Certainly this included Robert E. Lee, former commanding general of the Confederacy's famed Army of Northern Virginia.
So then why, in the summer of 1975, did President Gerald R. Ford cross the Potomac River to sit among Lee's descendants on the portico of the general's hilltop home? He was there, Ford explained, to right an old wrong. He chose that place, Arlington House, to sign a congressional resolution restoring "full rights of citizenship" to Virginia's native son. Then he handed a souvenir pen to 12-year-old Robert E. Lee V.
Ford spoke of Lee's labors to bind the nation's wounds after the Civil War -- even as contemporary America reeled from the April withdrawal of the last U.S. forces from Vietnam, ending another long, bitter conflict.
Was it really Lee who needed Ford's healing hand? Or was Lee, in fact, pardoned twice -- for reasons that had more to do with 1975 than 1865? "It is a good question," says Michael Hussey of the National Archives.
The search for an answer begins in the strange odyssey of Lee's amnesty oath.
Weeks after the war ended, Andrew Johnson invited high-ranking Confederates to apply for amnesty. Lee actively promoted reconciliation. He wanted to take Johnson up on his offer, but learned he had been indicted for treason. He believed he was protected by the "parole" granted as a condition of his April 9, 1865, surrender to Union Gen. Ulysses S. Grant. His old adversary threatened to resign if Johnson did not honor the parole. Johnson agreed, freeing Lee to seek amnesty.
In doing so, Lee signaled that "opposition to the government was at an end," Douglas Southall Freeman wrote in his landmark history. "No single act of his career aroused so much antagonism."
But Lee did not realize an oath was required of him. It wasn't until Oct. 2 that he went before a notary public and signed his name to this pledge:
"I, Robert E. Lee, of Lexington, Virginia, do solemnly swear, in the presence of Almighty God, that I will henceforth faithfully support, protect and defend the Constitution of the United States, and the Union of the States thereunder, and that I will, in like manner, abide by and faithfully support all laws and proclamations which have been made during the existing rebellion with reference to the emancipation of slaves, so help me God."
The oath apparently was forwarded to Secretary of State William H. Seward. Then it disappeared from history. Did Johnson see it? Was it misplaced? Suppressed? No one knows. One thing is certain: Lee's request for an individual pardon was never acted upon.
Lee did not press the matter. He was resigned to "procrastination in measures of relief," as he wrote his son, Fitzhugh. But relief did come -- on Dec. 25, 1868, with Johnson's universal amnesty, making Lee's appeal moot.
Only one restriction remained, from the 14th Amendment ratified in July 1868. Any Confederate who had sworn before the war to uphold the Constitution was barred from holding federal or state office. That included Lee, a former officer in the U.S. Army.
Lee died Oct. 12, 1870, at age 63.
Almost 100 years later, an old grievance surfaced -- along with Lee's long-lost oath.

Task requirements:
Using the Lee passage, answer:
(a) On what date did Lee sign his amnesty oath before a notary public?
(b) To whom was the oath apparently forwarded?
(c) On what date did Johnson issue his universal amnesty?
Rely only on the Lee passage for what comes next.

Dataset rows:
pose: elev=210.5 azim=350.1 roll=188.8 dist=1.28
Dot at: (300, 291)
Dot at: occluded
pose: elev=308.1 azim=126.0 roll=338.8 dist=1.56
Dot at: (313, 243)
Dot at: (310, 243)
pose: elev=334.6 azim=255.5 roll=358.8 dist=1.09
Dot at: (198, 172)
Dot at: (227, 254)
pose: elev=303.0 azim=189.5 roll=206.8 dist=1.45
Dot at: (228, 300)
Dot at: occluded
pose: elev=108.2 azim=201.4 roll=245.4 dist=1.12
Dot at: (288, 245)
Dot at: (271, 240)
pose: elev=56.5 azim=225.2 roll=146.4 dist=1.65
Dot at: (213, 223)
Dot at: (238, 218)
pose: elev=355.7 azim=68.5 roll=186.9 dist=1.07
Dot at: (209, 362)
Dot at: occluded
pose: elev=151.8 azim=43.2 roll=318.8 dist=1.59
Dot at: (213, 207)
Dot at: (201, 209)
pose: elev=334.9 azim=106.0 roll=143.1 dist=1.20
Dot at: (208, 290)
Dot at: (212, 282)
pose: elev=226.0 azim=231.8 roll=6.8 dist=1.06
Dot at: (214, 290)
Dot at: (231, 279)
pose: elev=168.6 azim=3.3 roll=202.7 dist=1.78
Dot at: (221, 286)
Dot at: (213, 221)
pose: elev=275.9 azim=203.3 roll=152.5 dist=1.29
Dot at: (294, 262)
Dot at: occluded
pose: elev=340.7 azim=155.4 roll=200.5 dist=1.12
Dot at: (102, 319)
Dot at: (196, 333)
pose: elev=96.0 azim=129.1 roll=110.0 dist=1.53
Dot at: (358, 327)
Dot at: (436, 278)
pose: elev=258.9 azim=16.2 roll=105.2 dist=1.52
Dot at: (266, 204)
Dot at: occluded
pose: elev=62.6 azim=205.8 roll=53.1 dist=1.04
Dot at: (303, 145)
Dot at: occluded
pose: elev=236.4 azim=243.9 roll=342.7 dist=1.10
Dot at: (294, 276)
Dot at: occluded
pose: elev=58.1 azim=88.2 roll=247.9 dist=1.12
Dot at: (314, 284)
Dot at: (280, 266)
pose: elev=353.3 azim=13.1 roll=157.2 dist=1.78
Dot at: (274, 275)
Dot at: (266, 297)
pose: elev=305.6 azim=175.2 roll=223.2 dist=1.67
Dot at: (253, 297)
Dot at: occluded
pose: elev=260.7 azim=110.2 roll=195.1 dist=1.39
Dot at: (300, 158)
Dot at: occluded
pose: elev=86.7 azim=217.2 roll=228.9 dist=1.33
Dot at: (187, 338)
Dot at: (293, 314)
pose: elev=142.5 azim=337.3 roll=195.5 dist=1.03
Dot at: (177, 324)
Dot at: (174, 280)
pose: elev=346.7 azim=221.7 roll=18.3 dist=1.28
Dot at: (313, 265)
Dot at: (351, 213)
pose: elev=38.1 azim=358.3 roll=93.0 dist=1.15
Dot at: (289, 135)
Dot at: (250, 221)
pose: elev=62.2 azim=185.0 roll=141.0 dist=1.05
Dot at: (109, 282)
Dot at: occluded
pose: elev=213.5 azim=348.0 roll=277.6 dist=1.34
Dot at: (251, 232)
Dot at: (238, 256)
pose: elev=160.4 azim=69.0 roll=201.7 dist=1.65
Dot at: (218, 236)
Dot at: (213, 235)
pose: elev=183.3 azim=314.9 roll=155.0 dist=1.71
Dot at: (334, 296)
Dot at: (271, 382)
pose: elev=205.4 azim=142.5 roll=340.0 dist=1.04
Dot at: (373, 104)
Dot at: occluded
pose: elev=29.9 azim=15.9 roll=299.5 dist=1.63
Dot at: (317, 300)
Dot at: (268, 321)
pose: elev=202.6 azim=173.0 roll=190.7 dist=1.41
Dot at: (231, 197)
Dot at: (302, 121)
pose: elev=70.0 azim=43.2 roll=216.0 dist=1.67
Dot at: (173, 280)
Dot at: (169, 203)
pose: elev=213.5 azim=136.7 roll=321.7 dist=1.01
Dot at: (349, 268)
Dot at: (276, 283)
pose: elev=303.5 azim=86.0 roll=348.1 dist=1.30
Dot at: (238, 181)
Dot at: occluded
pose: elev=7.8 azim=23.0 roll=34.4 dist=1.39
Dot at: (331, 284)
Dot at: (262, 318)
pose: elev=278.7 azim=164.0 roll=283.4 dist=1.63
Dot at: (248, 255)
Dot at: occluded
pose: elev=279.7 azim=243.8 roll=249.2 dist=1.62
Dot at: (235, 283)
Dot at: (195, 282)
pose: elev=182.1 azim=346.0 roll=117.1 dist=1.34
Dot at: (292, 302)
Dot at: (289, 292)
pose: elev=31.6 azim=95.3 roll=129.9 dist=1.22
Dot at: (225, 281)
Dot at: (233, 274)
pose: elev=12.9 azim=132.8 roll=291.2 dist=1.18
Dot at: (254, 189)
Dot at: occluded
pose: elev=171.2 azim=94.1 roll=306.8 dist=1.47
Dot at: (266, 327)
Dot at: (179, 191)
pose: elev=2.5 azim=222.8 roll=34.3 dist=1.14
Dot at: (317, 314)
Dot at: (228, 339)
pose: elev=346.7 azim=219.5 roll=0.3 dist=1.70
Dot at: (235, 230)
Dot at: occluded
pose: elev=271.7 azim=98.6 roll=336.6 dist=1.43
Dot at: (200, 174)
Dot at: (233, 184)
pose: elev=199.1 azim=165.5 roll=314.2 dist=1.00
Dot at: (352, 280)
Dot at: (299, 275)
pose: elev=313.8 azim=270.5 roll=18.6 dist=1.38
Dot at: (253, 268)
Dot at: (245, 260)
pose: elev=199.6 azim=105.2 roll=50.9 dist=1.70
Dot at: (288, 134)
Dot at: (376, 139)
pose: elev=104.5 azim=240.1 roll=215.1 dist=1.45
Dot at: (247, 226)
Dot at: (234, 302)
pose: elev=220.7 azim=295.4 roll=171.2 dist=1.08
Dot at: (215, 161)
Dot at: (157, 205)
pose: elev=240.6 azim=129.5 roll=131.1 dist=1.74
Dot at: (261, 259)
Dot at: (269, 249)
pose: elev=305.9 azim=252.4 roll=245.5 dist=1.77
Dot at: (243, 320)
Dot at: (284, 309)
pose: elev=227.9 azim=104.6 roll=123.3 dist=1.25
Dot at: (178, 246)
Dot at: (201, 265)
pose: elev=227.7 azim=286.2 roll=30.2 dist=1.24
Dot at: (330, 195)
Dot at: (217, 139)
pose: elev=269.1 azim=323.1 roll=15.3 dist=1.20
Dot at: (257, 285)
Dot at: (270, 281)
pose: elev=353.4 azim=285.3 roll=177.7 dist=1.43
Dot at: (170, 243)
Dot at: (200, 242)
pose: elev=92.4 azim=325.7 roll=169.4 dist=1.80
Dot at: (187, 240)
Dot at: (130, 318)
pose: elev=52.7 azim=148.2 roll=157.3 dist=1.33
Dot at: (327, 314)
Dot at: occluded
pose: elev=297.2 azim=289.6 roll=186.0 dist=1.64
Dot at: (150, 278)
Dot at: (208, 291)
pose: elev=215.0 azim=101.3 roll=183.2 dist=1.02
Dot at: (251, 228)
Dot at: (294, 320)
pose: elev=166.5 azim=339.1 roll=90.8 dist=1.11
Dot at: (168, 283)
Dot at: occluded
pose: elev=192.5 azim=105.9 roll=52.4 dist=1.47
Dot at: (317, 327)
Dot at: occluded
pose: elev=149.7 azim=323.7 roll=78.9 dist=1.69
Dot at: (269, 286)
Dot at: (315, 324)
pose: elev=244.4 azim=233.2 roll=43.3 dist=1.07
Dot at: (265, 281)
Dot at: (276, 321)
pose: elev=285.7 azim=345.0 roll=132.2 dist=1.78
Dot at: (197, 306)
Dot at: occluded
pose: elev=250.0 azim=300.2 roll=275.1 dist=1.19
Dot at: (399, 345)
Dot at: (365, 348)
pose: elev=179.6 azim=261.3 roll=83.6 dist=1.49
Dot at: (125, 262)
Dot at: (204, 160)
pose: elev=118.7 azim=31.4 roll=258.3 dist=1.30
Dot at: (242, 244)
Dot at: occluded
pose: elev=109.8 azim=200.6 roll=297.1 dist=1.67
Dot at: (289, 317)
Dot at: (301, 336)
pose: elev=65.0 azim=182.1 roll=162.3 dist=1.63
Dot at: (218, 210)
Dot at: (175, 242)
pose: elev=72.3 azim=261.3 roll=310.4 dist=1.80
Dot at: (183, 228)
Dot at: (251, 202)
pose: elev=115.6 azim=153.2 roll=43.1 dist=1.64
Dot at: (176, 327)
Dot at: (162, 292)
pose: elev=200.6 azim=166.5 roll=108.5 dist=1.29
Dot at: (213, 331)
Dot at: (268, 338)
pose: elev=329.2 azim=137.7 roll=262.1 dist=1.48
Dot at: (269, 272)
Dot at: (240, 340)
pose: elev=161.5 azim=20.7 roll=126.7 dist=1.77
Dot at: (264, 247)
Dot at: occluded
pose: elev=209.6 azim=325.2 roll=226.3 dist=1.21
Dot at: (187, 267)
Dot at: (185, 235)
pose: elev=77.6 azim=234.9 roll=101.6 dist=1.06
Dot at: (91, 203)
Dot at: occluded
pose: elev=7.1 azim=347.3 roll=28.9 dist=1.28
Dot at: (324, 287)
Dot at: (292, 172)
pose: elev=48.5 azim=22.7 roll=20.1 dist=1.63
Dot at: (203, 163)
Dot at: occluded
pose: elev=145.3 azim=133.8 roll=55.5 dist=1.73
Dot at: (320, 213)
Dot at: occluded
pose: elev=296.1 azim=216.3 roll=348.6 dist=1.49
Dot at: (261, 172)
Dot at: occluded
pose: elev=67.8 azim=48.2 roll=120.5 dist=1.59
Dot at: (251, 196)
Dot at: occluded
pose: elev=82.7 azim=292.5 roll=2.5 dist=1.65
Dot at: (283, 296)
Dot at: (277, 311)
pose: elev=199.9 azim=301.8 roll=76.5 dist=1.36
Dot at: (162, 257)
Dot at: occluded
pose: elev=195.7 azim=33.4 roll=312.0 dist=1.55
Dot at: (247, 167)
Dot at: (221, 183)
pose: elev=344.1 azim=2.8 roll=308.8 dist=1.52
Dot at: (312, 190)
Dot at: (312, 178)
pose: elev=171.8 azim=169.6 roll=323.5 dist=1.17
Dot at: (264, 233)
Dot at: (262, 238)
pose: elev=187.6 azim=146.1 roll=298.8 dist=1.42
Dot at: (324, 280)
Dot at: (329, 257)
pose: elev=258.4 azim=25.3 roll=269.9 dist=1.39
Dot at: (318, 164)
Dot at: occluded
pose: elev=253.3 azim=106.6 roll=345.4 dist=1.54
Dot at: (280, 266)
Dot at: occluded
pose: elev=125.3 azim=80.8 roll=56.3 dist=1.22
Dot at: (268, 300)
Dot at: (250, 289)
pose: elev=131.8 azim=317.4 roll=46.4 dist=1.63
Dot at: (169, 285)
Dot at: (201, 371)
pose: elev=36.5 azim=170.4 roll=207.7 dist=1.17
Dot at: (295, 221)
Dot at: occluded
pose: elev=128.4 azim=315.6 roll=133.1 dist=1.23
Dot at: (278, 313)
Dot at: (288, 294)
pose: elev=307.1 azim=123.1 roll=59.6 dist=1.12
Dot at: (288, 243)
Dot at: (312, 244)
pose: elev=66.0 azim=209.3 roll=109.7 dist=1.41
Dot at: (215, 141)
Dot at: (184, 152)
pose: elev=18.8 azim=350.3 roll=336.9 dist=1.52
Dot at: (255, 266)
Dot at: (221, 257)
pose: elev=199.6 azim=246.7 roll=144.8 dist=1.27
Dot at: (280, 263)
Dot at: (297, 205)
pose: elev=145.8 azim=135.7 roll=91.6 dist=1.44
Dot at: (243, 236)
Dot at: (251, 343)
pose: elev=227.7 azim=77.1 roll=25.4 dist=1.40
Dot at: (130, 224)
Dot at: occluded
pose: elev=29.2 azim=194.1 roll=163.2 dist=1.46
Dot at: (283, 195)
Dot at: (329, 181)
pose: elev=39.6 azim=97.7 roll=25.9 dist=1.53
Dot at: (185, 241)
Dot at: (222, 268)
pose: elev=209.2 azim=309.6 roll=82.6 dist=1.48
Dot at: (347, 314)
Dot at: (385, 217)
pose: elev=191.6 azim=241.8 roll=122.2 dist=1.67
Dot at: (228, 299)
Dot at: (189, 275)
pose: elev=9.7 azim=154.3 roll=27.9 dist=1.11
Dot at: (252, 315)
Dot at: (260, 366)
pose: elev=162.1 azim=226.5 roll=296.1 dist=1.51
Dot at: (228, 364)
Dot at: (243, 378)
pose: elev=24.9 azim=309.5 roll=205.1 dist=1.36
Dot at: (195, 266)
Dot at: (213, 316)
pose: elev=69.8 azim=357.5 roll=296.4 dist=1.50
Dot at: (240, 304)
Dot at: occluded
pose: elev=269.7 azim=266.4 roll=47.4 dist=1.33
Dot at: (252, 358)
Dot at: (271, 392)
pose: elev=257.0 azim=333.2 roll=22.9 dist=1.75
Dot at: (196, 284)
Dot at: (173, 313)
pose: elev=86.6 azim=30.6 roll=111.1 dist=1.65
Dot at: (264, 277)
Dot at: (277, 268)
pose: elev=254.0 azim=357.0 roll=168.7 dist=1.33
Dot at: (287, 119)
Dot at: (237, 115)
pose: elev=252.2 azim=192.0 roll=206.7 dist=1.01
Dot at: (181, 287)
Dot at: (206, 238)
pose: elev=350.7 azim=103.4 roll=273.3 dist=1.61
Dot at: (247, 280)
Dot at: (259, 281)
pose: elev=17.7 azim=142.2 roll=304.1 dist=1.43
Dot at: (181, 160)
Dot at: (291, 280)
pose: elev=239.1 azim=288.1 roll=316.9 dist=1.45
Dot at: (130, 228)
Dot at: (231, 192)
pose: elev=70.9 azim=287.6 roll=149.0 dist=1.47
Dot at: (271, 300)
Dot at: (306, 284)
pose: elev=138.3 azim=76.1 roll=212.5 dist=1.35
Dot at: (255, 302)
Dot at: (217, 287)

Exercise solution:
(a) Oct. 2
(b) Secretary of State William H. Seward
(c) Dec. 25, 1868